Note  The Feedback Nodes in the following FPGA VIs include a yellow exclamation point, indicating that they will not be asynchronously reset, may contain bad data after a reset, and are not reset between top level VI executions. Block memory and look-up tables do not support asynchronously resetting state within Feedback Nodes.

Coding Examples of Array Constants in Single-Cycle Timed Loops

Block Memory Implementations

You can implement an array constant in block memory if your coding patterns resemble the following examples.

RAM Pattern

In the following coding pattern, notice that a Feedback Node appears after the read performed by Index Array and after the write performed by Replace Array Subset. This pattern compiles because it satisfies the requirement of only one read and one write with the required Feedback Nodes.

ROM Pattern

In the following coding pattern, notice that a Feedback Node is required after the read performed by Index Array.
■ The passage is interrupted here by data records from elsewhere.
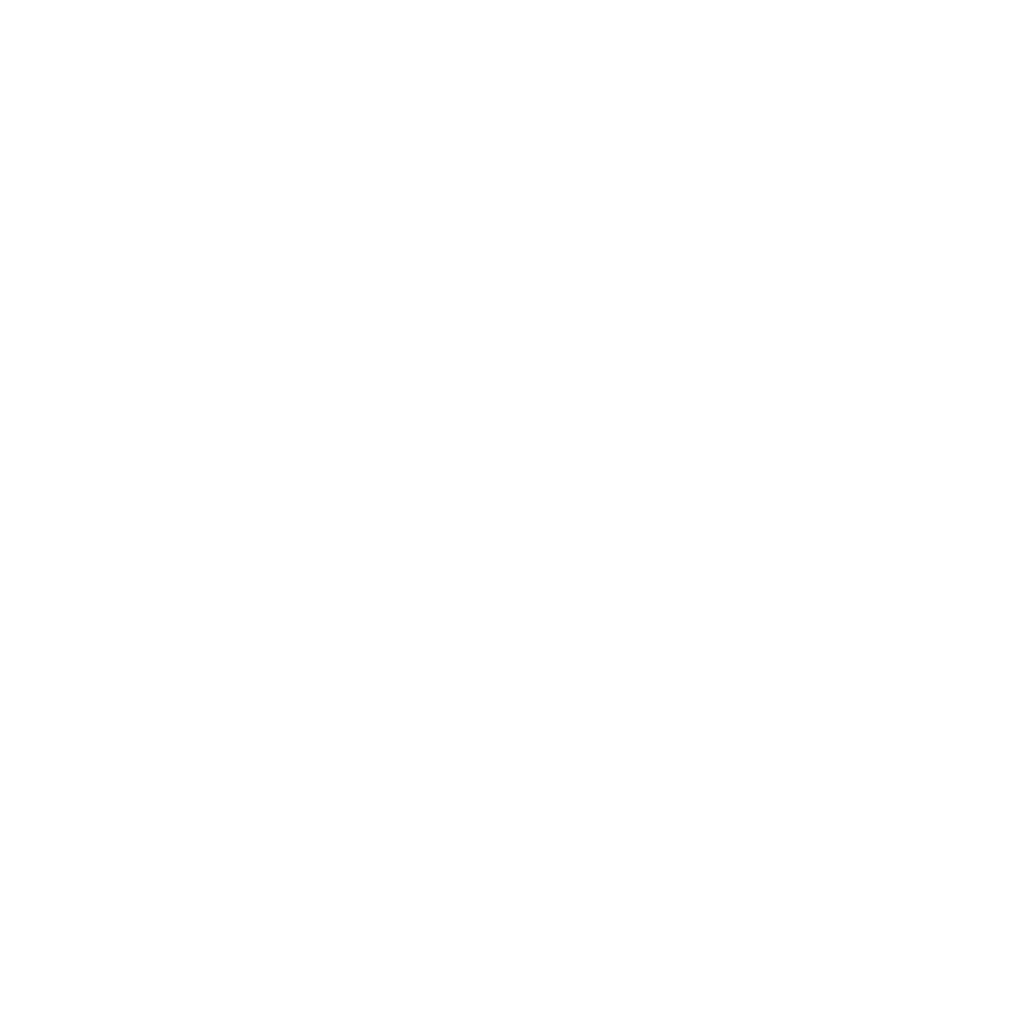
<source format=kicad_pcb>
(kicad_pcb (version 20171130) (host pcbnew "(5.1.4)-1")

  (general
    (thickness 1.6)
    (drawings 0)
    (tracks 0)
    (zones 0)
    (modules 0)
    (nets 1)
  )

  (page A4)
  (title_block
    (title "Single transistor AMP")
    (date 1997-12-31)
    (rev V1)
  )

  (layers
    (0 F.Cu signal)
    (31 B.Cu signal)
    (44 Edge.Cuts user)
    (45 Margin user)
    (46 B.CrtYd user)
    (47 F.CrtYd user)
  )

  (setup
    (last_trace_width 0.25)
    (trace_clearance 0.2)
    (zone_clearance 0.508)
    (zone_45_only no)
    (trace_min 0.2)
    (via_size 0.8)
    (via_drill 0.4)
    (via_min_size 0.4)
    (via_min_drill 0.3)
    (uvia_size 0.3)
    (uvia_drill 0.1)
    (uvias_allowed no)
    (uvia_min_size 0.2)
    (uvia_min_drill 0.1)
    (edge_width 0.05)
    (segment_width 0.2)
    (pcb_text_width 0.3)
    (pcb_text_size 1.5 1.5)
    (mod_edge_width 0.12)
    (mod_text_size 1 1)
    (mod_text_width 0.15)
    (pad_size 1.524 1.524)
    (pad_drill 0.762)
    (pad_to_mask_clearance 0.051)
    (solder_mask_min_width 0.25)
    (aux_axis_origin 0 0)
    (visible_elements FFFFFF7F)
    (pcbplotparams
      (layerselection 0x010fc_ffffffff)
      (usegerberextensions false)
      (usegerberattributes false)
      (usegerberadvancedattributes false)
      (creategerberjobfile false)
      (excludeedgelayer true)
      (linewidth 0.100000)
      (plotframeref false)
      (viasonmask false)
      (mode 1)
      (useauxorigin false)
      (hpglpennumber 1)
      (hpglpenspeed 20)
      (hpglpendiameter 15.000000)
      (psnegative false)
      (psa4output false)
      (plotreference true)
      (plotvalue true)
      (plotinvisibletext false)
      (padsonsilk false)
      (subtractmaskfromsilk false)
      (outputformat 1)
      (mirror false)
      (drillshape 1)
      (scaleselection 1)
      (outputdirectory ""))
  )

  (net 0 "")

  (net_class Default "This is the default net class."
    (clearance 0.2)
    (trace_width 0.25)
    (via_dia 0.8)
    (via_drill 0.4)
    (uvia_dia 0.3)
    (uvia_drill 0.1)
  )

)

</source>
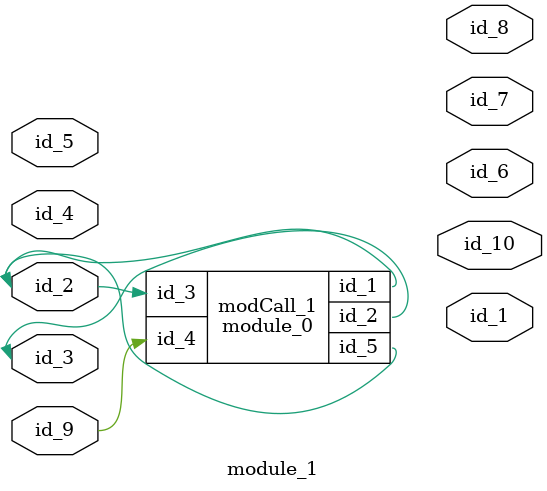
<source format=v>
module module_0 (
    id_1,
    id_2,
    id_3,
    id_4,
    id_5
);
  inout wire id_5;
  input wire id_4;
  input wire id_3;
  inout wire id_2;
  inout wire id_1;
  wire id_6;
endmodule
module module_1 (
    id_1,
    id_2,
    id_3,
    id_4,
    id_5,
    id_6,
    id_7,
    id_8,
    id_9,
    id_10
);
  output wire id_10;
  input wire id_9;
  output wire id_8;
  output wire id_7;
  output wire id_6;
  input wire id_5;
  input wire id_4;
  inout wire id_3;
  inout wire id_2;
  output wire id_1;
  wire id_11;
  module_0 modCall_1 (
      id_2,
      id_3,
      id_2,
      id_9,
      id_2
  );
endmodule

</source>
Look-Up Table Implementations

You can implement an array constant in look-up tables if your coding patterns resemble the following examples.

RAM Pattern

In the following coding pattern, notice that a Feedback Node is not required after the read performed by Index Array when placed in a single-cycle Timed Loop. Also notice that the required Feedback Node is wired to the array constant.

ROM Pattern

In the following coding pattern, notice that a Feedback Node is not required after the read performed by Index Array.

Coding Examples of Array Constants outside of Single-Cycle Timed Loops

If your code resembles the following patterns, you can implement an array constant in either block memory or look-up tables.

RAM Pattern

The following coding pattern allows only one write performed by Replace Array Subset, followed by one read performed by Index Array.

ROM Pattern

The following coding pattern allows unlimited reads performed by Index Array and requires no Feedback Node.